▸ **Exercise data**:

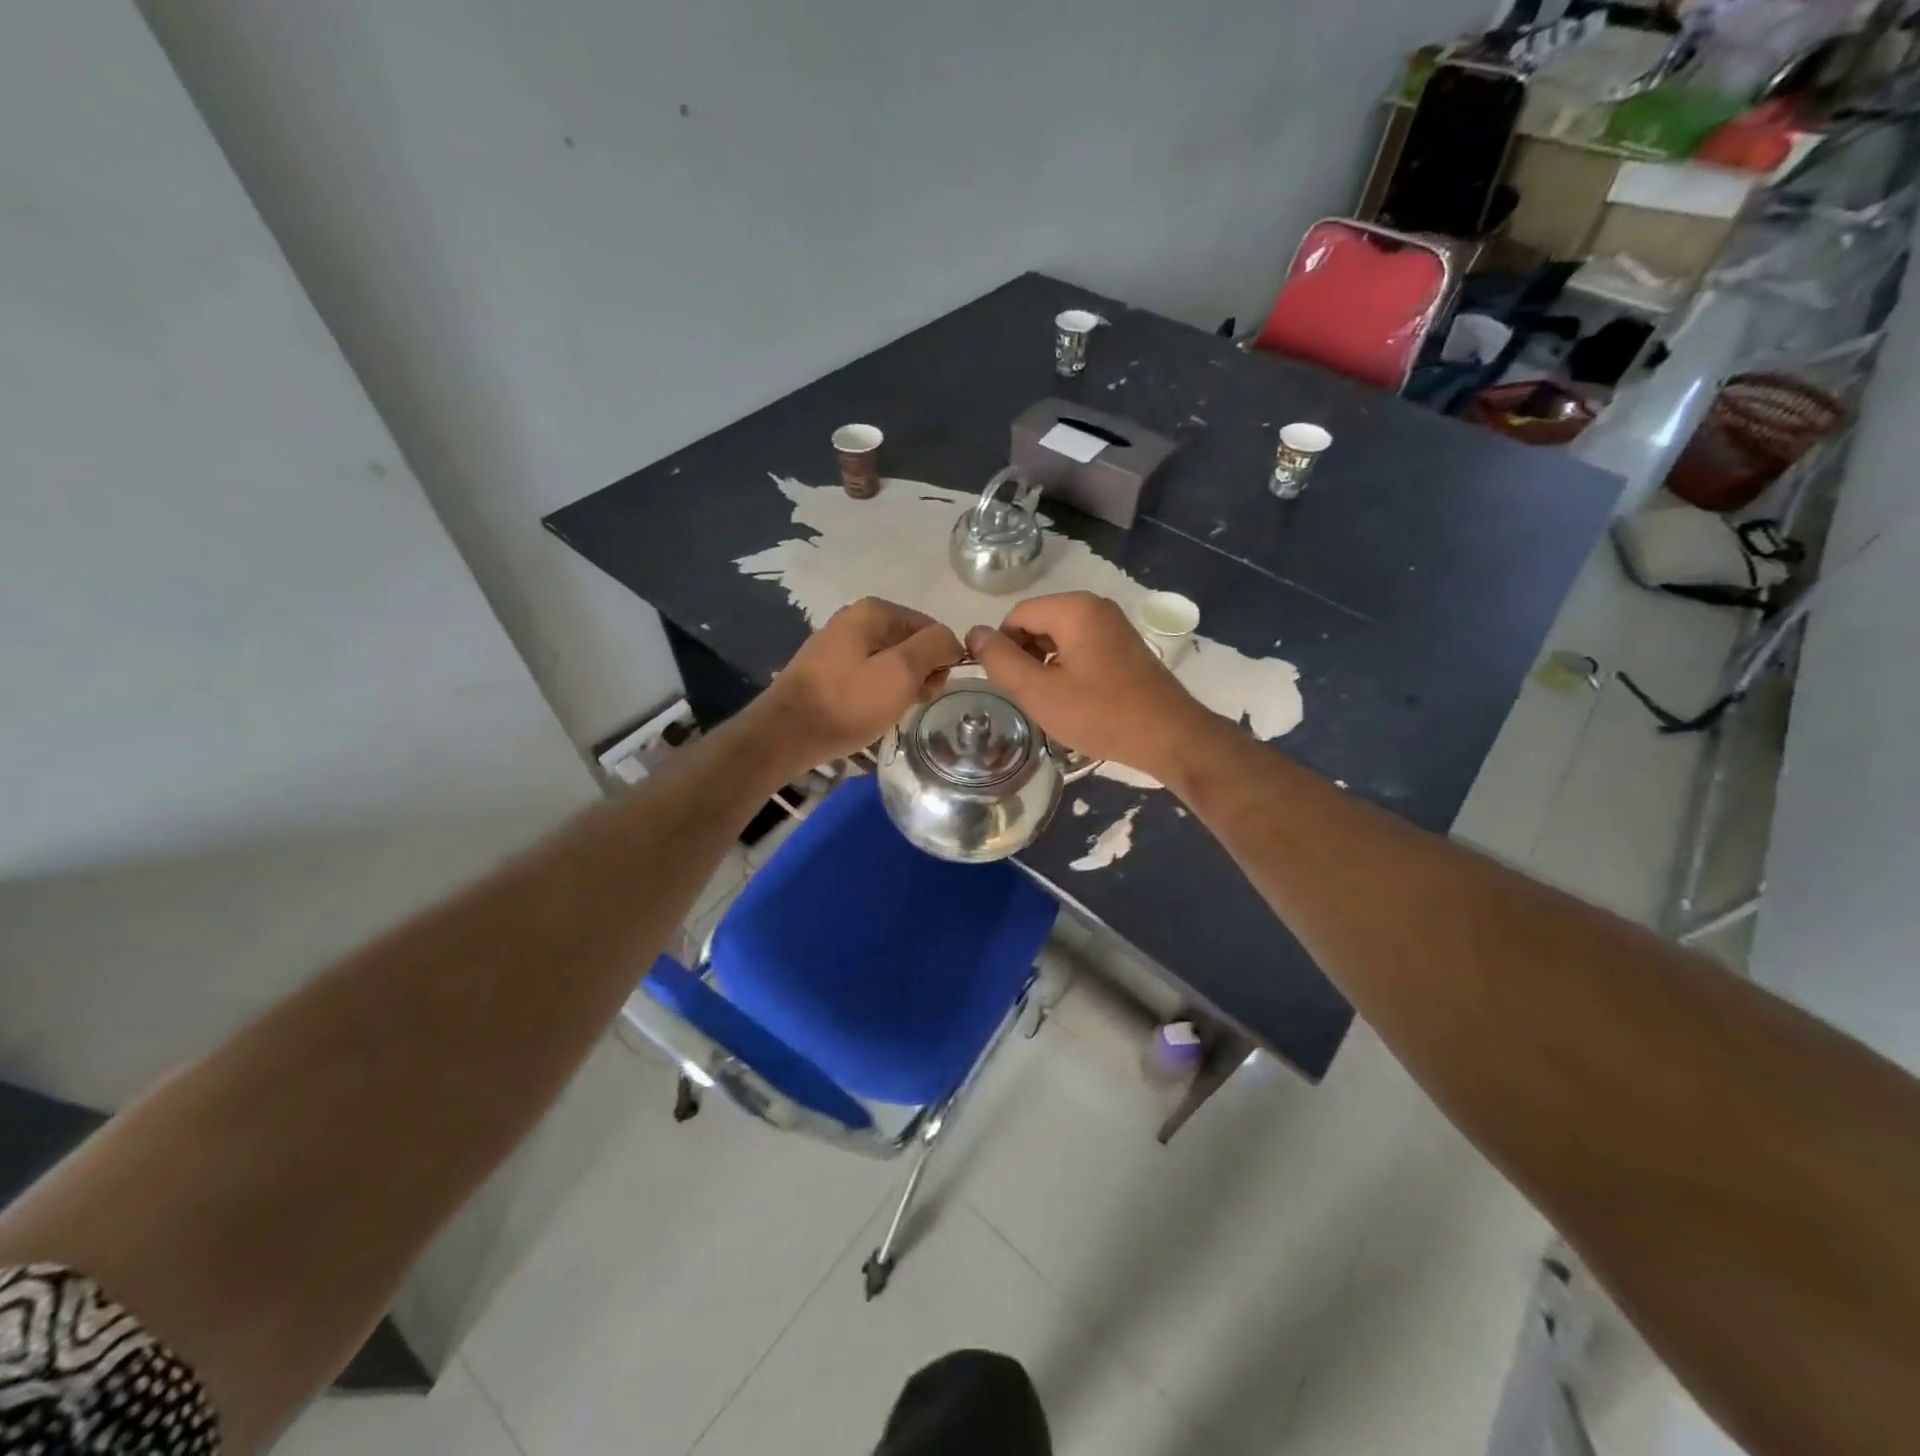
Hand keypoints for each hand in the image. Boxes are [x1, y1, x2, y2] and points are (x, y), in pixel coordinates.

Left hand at [753, 598, 963, 776]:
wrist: (786, 734)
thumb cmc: (848, 702)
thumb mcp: (901, 672)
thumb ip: (934, 646)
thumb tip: (952, 640)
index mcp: (874, 611)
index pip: (931, 627)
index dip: (941, 659)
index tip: (933, 689)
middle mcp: (854, 619)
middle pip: (909, 642)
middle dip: (920, 672)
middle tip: (911, 702)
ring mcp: (837, 644)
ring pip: (889, 661)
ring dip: (899, 686)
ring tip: (891, 711)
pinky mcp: (826, 670)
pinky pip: (867, 675)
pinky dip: (877, 692)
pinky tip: (871, 712)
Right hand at [965, 592, 1213, 780]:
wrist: (1170, 737)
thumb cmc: (1101, 714)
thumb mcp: (1039, 692)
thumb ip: (1000, 660)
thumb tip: (974, 633)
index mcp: (1074, 608)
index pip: (1016, 616)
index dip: (1002, 649)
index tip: (1008, 685)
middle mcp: (1095, 606)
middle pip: (1038, 623)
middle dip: (1025, 657)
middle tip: (1030, 697)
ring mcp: (1114, 625)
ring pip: (1058, 637)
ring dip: (1045, 666)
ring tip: (1052, 701)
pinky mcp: (1124, 646)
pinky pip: (1081, 647)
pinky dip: (1068, 668)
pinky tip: (1075, 700)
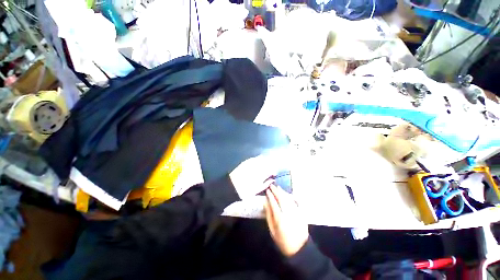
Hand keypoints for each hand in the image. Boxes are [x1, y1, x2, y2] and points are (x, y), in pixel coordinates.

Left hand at [229, 155, 278, 198]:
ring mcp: (251, 162)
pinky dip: (258, 160)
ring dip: (265, 161)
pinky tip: (258, 163)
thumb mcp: (258, 189)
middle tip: (270, 170)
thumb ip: (267, 183)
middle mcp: (257, 166)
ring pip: (262, 158)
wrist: (232, 187)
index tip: (274, 174)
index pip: (271, 169)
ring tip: (264, 166)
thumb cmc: (246, 191)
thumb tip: (273, 179)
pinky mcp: (246, 161)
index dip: (274, 171)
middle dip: (270, 165)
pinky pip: (255, 158)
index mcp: (262, 174)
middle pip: (268, 162)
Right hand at [265, 184, 308, 256]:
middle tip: (272, 185)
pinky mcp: (301, 213)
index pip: (273, 203)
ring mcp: (296, 212)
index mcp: (280, 219)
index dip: (270, 195)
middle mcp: (288, 213)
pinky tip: (287, 194)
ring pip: (288, 198)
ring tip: (278, 187)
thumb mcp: (272, 230)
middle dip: (276, 191)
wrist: (299, 248)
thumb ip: (268, 216)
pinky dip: (291, 196)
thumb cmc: (283, 241)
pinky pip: (295, 202)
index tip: (267, 190)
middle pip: (281, 198)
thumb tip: (265, 203)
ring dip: (283, 192)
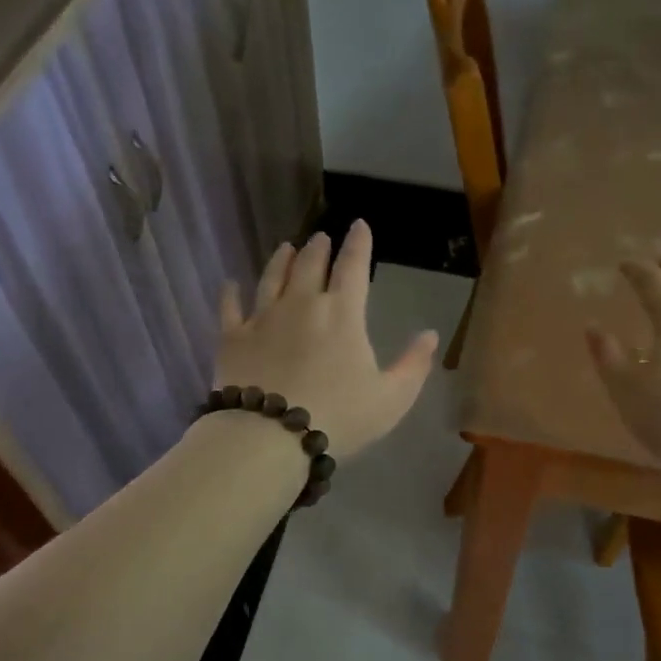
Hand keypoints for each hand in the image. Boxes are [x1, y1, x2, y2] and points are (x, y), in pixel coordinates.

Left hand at [214, 221, 437, 458]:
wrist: (270, 436)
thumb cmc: (339, 417)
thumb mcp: (392, 398)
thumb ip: (414, 365)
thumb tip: (430, 334)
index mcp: (342, 314)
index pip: (353, 266)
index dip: (358, 243)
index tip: (359, 225)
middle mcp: (301, 304)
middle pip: (309, 265)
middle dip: (318, 248)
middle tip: (321, 238)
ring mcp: (262, 318)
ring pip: (271, 278)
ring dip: (281, 260)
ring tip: (285, 247)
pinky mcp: (232, 338)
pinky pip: (230, 307)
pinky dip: (231, 293)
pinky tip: (231, 284)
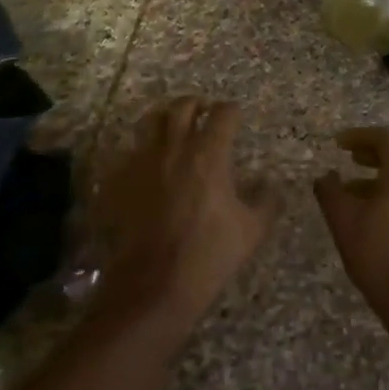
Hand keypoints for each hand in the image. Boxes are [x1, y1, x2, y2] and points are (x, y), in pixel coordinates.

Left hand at [91, 97, 276, 330]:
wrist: (153, 285)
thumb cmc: (208, 255)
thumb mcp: (252, 230)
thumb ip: (266, 200)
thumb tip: (269, 183)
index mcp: (209, 154)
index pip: (223, 113)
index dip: (232, 111)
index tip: (236, 116)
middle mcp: (174, 148)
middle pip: (182, 107)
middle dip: (196, 104)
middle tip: (204, 112)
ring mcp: (142, 162)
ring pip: (151, 121)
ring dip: (165, 118)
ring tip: (173, 128)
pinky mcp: (119, 180)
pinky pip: (130, 151)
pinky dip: (142, 149)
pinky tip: (149, 163)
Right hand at [314, 127, 388, 325]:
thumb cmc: (377, 252)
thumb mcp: (343, 219)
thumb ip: (329, 191)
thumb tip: (325, 176)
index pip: (384, 138)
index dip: (359, 135)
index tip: (337, 144)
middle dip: (368, 154)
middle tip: (347, 158)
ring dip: (374, 177)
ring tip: (348, 191)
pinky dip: (384, 194)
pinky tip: (364, 216)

▸ **Task item**:
Beginning with the line that holds "thumb ip: (266, 200)", copy the entries exactly to their last line, and leave out every earlier line.

▸ **Result for this task**:
thumb ip: (266, 200)
thumb tip: (269, 183)
index mcp: (209, 154)
index pip: (223, 113)
index dip: (232, 111)
index tip: (236, 116)
middle mcp: (174, 148)
middle pip: (182, 107)
middle dip: (196, 104)
middle tip: (204, 112)
ring mcp: (142, 162)
ring pip: (151, 121)
ring dip: (165, 118)
ring tip: (173, 128)
pinky mcp: (119, 180)
pinky pip: (130, 151)
pinky dip: (142, 149)
pinky tip: (149, 163)
Right hand at [314, 127, 388, 325]:
thumb cmc: (377, 252)
thumb mcp: (343, 219)
thumb ip: (329, 191)
thumb tip: (325, 176)
index pip: (384, 138)
index dip: (359, 135)
index tip: (337, 144)
middle dip: (368, 154)
middle tip: (347, 158)
ring dip: (374, 177)
ring tip: (348, 191)
pinky dip: (384, 194)
pinky tip: (364, 216)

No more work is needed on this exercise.